Task goal:
Swap "humidity" for "temperature" in the items from the line with "Is it true that humidity equals 118.7 at 18?" to the line with "What is the difference", and output only those lines with everything else unchanged and the pictures omitted.

Raw data:
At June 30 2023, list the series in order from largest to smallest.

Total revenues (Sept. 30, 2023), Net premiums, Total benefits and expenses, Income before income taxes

...

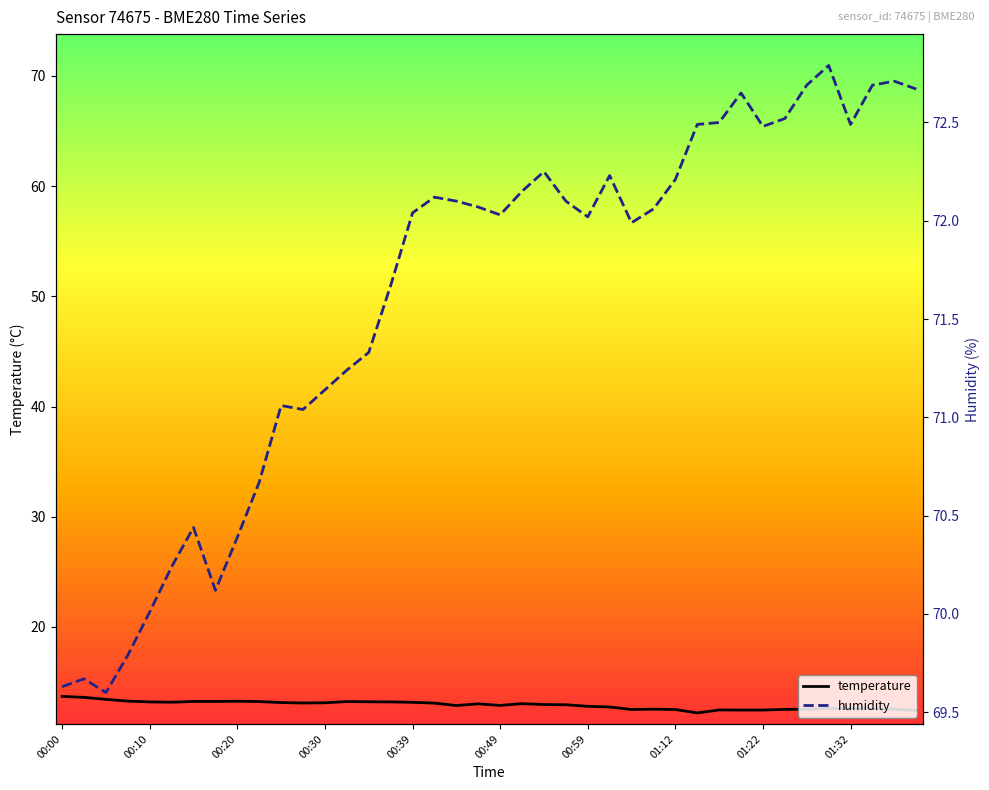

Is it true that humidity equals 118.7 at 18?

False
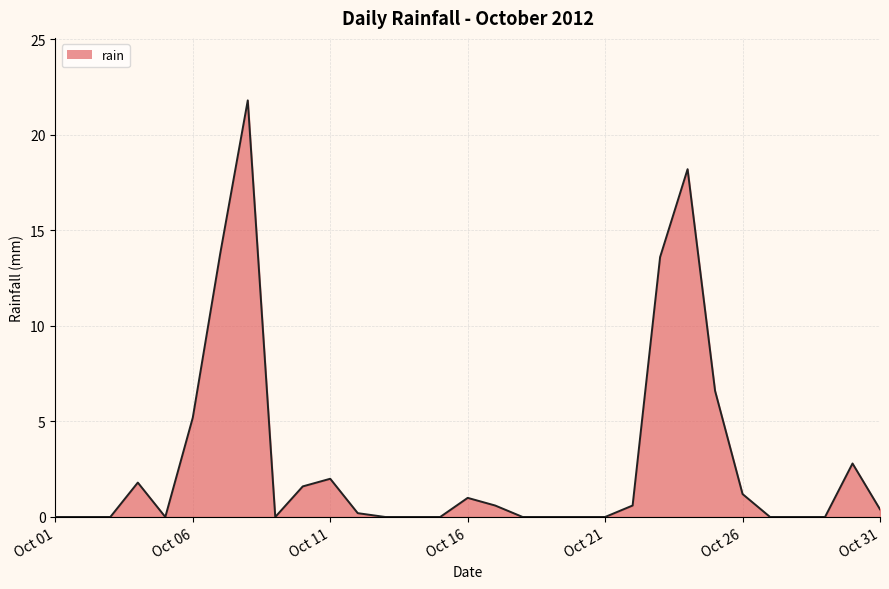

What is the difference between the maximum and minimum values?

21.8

* * *

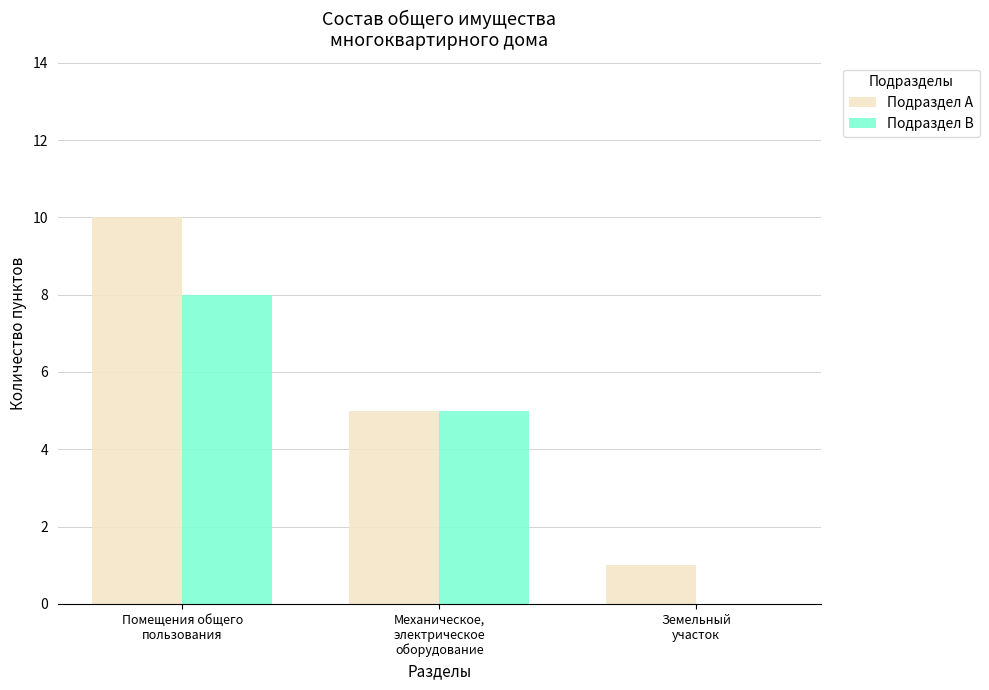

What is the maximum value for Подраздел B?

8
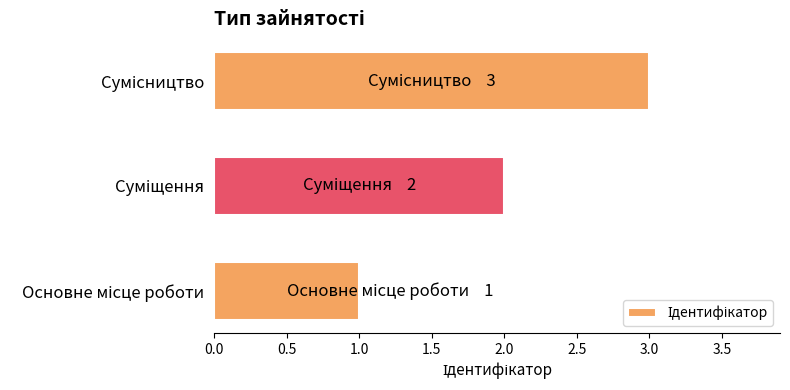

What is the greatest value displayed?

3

Answer to this task:
Is it true that temperature equals 118.7 at 18?

False

What is the difference between the maximum and minimum values?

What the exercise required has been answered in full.